Face aux interrogations sur la solidité de l’exécutif, la question d’une éventuelle motion de censure contre le gouvernement refait surface. Bien qu’aucune déclaration de politique générale ne soit officiellement inscrite à l’agenda, la tradition républicaine veut que cet exercice soit le moment privilégié pour le Premier ministre de confirmer sa légitimité devant l’Assemblée. Dans ce contexte, Ousmane Sonko a tenu à apaiser les esprits lors d’une intervention ce dimanche.

Une stabilité institutionnelle maintenue selon Ousmane Sonko

Le leader politique a fermement rejeté l’idée d’une impasse démocratique. Pour lui, le Sénégal ne traverse aucune crise institutionnelle majeure. Il souligne que la répartition actuelle des pouvoirs, où l’exécutif et le législatif ne sont pas forcément alignés, est une configuration déjà observée ailleurs dans le monde. Selon ses propos, si des malentendus existent entre certains courants ou personnalités, la sécurité et la stabilité de l’État ne sont en aucun cas menacées.

Éviter le bras de fer pour privilégier la collaboration

Malgré les signes d’une rupture politique consommée, certains observateurs, comme l’analyste Moussa Diaw, estiment qu’un affrontement direct est peu probable. Un blocage systématique nuirait à l’image de Ousmane Sonko, qui risquerait d’être perçu comme un frein au bon fonctionnement du pays. L’enjeu actuel réside dans la capacité des acteurs à collaborer tout en respectant les attributions de chacun.

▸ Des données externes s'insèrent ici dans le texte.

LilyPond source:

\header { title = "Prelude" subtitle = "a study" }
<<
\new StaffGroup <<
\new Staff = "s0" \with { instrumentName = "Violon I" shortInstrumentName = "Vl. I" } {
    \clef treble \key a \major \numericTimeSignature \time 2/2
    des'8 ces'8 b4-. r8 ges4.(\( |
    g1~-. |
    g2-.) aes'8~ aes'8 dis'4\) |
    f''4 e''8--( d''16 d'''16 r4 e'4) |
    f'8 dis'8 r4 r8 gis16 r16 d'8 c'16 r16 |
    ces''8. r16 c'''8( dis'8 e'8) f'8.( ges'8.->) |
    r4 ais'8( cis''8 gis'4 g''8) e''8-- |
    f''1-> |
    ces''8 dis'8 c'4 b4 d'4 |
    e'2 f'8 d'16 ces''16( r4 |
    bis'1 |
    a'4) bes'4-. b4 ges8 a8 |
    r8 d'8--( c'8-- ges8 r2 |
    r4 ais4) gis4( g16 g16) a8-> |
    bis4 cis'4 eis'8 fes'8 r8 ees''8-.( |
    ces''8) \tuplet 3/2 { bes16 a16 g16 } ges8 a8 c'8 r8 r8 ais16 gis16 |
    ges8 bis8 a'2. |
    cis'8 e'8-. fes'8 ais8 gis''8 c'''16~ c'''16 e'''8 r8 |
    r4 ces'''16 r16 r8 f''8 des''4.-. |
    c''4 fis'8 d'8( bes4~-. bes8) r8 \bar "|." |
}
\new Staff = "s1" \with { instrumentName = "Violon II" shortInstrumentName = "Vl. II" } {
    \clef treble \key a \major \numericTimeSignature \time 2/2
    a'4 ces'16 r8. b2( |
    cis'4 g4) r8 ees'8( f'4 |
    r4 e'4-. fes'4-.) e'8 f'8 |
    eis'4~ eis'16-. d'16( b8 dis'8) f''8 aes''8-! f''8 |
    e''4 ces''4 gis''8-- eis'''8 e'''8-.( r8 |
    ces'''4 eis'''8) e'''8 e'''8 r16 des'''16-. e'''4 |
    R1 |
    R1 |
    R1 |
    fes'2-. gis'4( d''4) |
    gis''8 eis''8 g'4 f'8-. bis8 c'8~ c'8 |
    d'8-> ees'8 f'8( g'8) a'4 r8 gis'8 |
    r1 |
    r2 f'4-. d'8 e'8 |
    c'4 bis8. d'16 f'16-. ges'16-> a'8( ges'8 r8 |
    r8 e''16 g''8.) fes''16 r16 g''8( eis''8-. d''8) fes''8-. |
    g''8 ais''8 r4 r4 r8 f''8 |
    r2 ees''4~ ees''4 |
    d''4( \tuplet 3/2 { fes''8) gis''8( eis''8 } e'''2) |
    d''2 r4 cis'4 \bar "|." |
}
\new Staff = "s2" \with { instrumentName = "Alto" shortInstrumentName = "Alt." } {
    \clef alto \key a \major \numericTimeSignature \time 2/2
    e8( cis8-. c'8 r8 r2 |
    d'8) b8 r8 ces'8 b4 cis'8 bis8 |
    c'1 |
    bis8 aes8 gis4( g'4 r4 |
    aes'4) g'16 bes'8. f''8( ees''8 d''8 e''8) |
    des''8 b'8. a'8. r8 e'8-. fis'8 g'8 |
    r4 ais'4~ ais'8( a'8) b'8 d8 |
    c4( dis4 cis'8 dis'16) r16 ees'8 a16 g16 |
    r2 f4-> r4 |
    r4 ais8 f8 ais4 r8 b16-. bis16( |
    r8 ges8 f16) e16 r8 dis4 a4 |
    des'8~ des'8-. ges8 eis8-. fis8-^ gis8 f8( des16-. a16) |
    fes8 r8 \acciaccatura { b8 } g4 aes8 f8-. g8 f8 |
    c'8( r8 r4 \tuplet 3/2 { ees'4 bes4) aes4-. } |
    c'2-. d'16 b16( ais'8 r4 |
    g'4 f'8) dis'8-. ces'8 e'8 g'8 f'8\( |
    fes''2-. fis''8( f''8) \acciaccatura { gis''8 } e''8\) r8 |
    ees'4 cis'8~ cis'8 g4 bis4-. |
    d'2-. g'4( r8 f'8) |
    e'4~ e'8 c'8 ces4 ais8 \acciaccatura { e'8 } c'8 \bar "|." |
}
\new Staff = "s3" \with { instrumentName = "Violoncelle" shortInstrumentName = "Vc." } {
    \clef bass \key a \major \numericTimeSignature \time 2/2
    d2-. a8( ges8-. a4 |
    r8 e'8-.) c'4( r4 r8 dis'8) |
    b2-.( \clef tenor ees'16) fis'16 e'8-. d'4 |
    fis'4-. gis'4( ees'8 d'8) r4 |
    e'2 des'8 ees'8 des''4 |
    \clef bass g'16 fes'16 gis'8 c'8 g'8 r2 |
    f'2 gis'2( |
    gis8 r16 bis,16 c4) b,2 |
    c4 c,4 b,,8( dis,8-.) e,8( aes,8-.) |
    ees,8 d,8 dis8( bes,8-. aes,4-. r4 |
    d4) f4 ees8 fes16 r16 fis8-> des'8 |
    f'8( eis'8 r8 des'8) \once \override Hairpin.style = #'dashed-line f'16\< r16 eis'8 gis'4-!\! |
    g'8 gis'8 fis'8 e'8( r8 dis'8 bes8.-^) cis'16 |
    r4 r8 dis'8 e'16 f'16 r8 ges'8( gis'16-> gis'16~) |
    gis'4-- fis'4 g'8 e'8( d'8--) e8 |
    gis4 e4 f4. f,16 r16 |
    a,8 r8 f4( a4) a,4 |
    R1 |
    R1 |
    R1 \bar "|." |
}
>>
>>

Des zones d’ombre et des défis à venir

Toutefois, des points de tension subsistent. Les discussions avec le FMI concernant la dette nationale et le traitement judiciaire des événements tragiques liés aux manifestations passées constituent des dossiers sensibles. Sur le plan interne, le bureau politique devra statuer sur le sort des ministres dissidents ainsi que sur la position de Bassirou Diomaye Faye, qui occupe toujours la fonction de président d’honneur du parti.

Enfin, l’horizon électoral se précise avec les élections locales prévues pour janvier 2027. Ousmane Sonko a déjà indiqué qu’aucun report n’était envisagé pour ce scrutin, qui s’annonce comme un test crucial pour le Pastef, bien qu’aucun décret officiel n’ait encore été publié pour en fixer la date exacte.